Problem to work on:
Exactly the lines from the opening of the data through the line containing "7: (245, 335, 0.46)" should be reproduced, please, with nothing added.

=== Section Start ===

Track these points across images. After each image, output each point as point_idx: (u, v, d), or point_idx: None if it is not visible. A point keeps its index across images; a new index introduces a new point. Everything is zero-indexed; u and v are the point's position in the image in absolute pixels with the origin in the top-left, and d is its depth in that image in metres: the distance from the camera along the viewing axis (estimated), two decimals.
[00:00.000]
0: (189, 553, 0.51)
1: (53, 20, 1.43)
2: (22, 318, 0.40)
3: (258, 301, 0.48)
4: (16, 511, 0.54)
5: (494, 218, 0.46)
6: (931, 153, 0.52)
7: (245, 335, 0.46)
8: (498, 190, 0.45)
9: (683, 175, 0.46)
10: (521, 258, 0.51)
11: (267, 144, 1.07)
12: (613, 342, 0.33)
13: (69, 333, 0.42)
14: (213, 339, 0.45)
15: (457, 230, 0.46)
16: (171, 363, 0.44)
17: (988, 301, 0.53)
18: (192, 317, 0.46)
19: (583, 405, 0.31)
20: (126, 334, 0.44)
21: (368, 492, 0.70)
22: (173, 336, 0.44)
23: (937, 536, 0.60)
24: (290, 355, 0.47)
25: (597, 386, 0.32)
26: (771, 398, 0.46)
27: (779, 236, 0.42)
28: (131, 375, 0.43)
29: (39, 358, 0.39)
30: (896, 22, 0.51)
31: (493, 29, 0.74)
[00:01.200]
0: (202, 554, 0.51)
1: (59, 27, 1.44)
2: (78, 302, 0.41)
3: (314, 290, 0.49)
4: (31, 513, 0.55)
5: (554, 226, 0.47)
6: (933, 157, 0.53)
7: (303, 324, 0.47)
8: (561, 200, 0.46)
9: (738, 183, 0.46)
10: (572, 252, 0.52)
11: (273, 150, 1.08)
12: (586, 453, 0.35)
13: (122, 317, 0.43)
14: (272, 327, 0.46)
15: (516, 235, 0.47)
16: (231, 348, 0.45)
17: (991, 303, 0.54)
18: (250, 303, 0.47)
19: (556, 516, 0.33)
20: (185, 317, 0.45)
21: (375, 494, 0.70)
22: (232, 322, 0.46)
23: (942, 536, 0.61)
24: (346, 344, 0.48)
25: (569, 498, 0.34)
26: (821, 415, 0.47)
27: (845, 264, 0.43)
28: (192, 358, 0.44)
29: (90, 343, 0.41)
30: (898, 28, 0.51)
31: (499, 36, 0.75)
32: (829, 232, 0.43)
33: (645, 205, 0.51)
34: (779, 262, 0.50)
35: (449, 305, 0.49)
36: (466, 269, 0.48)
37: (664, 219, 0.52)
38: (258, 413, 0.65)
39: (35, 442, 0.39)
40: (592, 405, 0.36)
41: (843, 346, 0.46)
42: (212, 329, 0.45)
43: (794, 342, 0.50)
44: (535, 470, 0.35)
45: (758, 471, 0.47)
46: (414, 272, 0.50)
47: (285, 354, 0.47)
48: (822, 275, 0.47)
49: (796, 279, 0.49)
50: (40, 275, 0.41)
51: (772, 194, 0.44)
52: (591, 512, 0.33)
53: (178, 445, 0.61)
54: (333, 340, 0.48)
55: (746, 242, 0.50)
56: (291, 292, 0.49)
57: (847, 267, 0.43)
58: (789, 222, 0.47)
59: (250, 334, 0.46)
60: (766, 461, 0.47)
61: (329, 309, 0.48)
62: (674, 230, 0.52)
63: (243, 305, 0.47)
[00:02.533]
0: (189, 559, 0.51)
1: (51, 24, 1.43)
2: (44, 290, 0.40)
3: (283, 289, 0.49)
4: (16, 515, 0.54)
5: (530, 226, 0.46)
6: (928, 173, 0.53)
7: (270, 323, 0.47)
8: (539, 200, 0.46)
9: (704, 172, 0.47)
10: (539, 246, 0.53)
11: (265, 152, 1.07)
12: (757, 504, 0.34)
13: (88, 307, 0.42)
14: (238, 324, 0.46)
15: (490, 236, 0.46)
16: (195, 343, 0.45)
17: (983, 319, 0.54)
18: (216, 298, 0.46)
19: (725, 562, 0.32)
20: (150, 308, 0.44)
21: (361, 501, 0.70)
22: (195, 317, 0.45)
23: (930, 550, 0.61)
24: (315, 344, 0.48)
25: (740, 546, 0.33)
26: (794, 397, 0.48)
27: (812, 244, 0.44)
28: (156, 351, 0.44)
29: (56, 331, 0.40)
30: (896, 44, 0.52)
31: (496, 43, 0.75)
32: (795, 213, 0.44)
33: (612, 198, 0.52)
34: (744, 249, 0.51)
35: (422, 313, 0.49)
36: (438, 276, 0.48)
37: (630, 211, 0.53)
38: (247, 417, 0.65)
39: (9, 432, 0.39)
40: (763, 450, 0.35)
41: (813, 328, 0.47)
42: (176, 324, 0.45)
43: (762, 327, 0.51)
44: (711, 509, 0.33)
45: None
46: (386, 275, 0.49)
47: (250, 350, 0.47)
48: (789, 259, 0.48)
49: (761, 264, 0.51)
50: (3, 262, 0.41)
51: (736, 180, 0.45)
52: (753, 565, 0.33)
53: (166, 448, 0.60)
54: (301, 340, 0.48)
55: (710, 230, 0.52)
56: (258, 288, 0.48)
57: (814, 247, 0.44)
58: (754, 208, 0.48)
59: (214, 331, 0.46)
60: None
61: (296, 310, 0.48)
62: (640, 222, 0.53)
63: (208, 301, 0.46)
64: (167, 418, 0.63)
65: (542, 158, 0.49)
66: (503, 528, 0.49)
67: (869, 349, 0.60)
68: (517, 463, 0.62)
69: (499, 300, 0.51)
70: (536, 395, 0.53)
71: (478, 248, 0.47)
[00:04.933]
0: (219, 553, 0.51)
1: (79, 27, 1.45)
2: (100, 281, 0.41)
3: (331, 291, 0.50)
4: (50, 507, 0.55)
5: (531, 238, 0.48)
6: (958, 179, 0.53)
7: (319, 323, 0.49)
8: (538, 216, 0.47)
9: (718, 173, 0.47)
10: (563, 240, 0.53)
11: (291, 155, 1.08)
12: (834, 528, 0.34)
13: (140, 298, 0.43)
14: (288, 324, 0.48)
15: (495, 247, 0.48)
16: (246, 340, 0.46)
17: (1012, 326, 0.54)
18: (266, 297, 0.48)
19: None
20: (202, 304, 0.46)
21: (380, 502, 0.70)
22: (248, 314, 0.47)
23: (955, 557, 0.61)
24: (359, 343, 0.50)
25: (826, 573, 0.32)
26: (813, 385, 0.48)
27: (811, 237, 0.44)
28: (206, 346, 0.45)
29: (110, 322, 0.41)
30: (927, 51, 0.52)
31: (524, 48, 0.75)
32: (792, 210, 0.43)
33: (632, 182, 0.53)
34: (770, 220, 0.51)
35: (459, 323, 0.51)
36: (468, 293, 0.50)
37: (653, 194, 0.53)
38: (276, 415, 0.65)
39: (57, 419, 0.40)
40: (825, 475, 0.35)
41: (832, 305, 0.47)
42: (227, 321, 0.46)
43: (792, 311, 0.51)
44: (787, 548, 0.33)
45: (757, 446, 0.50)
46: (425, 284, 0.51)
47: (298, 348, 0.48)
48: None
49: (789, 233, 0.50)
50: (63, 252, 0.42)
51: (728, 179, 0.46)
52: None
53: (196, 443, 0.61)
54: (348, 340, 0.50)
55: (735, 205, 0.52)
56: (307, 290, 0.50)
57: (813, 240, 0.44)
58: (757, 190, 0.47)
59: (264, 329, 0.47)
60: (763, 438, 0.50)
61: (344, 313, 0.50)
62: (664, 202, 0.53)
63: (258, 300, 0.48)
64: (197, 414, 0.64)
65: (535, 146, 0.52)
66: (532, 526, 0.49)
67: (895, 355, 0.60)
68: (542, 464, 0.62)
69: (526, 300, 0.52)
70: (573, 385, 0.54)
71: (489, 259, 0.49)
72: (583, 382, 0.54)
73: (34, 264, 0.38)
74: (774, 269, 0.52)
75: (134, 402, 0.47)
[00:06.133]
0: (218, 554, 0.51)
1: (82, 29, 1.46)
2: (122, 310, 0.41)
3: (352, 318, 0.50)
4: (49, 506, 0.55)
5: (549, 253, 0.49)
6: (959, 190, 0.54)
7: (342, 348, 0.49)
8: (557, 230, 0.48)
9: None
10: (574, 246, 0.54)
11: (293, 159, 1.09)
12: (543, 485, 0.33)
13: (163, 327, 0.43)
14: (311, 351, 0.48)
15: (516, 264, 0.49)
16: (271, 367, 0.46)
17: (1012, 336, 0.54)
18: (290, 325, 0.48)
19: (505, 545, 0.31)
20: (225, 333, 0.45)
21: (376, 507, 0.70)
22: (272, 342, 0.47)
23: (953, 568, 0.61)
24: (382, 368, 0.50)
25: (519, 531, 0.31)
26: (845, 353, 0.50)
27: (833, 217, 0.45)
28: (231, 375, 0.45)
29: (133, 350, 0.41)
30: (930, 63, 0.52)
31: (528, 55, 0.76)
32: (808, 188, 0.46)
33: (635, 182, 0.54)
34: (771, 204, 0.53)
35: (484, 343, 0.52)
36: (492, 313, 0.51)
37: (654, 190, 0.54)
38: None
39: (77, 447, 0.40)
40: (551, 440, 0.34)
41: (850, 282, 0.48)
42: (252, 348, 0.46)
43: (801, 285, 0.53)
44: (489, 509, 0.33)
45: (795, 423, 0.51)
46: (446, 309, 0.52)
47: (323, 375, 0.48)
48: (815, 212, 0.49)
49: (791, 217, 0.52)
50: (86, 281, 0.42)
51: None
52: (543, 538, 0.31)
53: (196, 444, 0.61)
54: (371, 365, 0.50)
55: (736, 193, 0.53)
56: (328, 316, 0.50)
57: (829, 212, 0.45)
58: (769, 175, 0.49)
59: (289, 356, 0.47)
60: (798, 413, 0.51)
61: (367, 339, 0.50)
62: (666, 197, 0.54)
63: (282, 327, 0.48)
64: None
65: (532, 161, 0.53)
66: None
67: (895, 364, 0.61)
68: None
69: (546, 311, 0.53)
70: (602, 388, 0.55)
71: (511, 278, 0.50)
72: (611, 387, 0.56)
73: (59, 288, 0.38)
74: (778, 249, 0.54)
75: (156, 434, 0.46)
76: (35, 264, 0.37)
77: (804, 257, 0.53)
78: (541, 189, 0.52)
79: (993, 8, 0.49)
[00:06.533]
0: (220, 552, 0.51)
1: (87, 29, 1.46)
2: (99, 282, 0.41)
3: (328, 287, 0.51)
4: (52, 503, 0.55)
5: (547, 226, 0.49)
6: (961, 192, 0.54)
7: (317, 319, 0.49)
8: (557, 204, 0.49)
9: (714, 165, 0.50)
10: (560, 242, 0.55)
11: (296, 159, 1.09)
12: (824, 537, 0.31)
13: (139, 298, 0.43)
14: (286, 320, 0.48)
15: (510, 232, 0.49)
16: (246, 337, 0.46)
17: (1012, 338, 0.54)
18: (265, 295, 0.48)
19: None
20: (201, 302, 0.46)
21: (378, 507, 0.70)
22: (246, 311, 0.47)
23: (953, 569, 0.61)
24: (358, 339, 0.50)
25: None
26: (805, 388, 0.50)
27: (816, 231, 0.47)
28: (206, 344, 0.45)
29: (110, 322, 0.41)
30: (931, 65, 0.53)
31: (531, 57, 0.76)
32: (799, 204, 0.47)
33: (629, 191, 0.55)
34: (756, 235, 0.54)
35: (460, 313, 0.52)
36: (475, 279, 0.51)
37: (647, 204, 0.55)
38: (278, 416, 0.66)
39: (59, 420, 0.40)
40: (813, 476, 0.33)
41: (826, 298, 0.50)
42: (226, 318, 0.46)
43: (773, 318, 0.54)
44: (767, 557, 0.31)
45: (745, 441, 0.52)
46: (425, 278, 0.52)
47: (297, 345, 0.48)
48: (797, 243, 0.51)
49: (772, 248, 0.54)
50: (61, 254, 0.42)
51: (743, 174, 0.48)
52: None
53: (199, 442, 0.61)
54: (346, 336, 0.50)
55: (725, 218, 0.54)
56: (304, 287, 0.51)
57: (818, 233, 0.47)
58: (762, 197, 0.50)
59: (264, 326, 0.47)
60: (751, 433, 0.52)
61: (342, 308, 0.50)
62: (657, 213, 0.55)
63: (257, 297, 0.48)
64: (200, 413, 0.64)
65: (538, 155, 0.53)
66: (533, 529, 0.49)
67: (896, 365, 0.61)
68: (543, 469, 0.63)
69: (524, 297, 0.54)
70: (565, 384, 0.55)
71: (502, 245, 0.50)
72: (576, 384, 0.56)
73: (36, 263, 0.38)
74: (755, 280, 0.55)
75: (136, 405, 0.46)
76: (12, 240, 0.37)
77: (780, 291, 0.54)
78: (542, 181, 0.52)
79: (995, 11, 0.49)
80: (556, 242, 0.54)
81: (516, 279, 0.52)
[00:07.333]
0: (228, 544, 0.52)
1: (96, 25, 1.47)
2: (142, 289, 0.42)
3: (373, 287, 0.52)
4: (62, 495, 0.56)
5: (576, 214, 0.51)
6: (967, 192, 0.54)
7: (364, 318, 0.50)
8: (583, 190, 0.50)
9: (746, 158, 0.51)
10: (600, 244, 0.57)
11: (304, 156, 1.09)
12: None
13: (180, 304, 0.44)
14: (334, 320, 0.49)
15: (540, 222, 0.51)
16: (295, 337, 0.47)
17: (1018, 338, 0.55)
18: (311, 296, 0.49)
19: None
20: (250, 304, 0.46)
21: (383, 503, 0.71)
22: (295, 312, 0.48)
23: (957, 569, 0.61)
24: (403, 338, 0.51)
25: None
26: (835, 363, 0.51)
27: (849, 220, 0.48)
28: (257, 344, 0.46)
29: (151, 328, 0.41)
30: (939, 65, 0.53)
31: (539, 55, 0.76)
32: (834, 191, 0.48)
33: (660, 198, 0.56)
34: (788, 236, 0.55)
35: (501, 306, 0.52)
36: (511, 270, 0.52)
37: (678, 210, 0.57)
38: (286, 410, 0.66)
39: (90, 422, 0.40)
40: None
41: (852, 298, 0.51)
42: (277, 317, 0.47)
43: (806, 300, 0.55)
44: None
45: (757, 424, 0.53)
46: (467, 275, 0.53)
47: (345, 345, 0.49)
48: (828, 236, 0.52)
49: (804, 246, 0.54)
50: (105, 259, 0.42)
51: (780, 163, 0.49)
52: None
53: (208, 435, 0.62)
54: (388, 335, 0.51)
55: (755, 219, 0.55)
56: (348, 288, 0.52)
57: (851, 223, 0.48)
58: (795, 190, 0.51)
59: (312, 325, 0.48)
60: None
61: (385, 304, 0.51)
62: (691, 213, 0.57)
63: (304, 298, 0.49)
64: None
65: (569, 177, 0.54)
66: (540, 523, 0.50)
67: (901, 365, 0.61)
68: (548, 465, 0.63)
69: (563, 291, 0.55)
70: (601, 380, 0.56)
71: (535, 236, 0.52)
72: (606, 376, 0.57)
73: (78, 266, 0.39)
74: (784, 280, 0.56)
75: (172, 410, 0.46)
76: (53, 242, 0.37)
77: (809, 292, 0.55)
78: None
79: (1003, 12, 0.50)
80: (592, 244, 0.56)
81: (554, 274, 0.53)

=== Section End ===

Reply to the task:
Track these points across images. After each image, output each point as point_idx: (u, v, d), or point_idx: None if it is not visible. A point keeps its index across images; a new index introduces a new point. Everything is zero-indexed; u and v are the point's position in the image in absolute pixels with the origin in the top-left, and d is its depth in that image in metres: the distance from the camera along the viewing axis (estimated), two decimals.
[00:00.000]
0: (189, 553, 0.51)
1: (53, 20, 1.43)
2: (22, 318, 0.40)
3: (258, 301, 0.48)
4: (16, 511, 0.54)
5: (494, 218, 0.46)
6: (931, 153, 0.52)
7: (245, 335, 0.46)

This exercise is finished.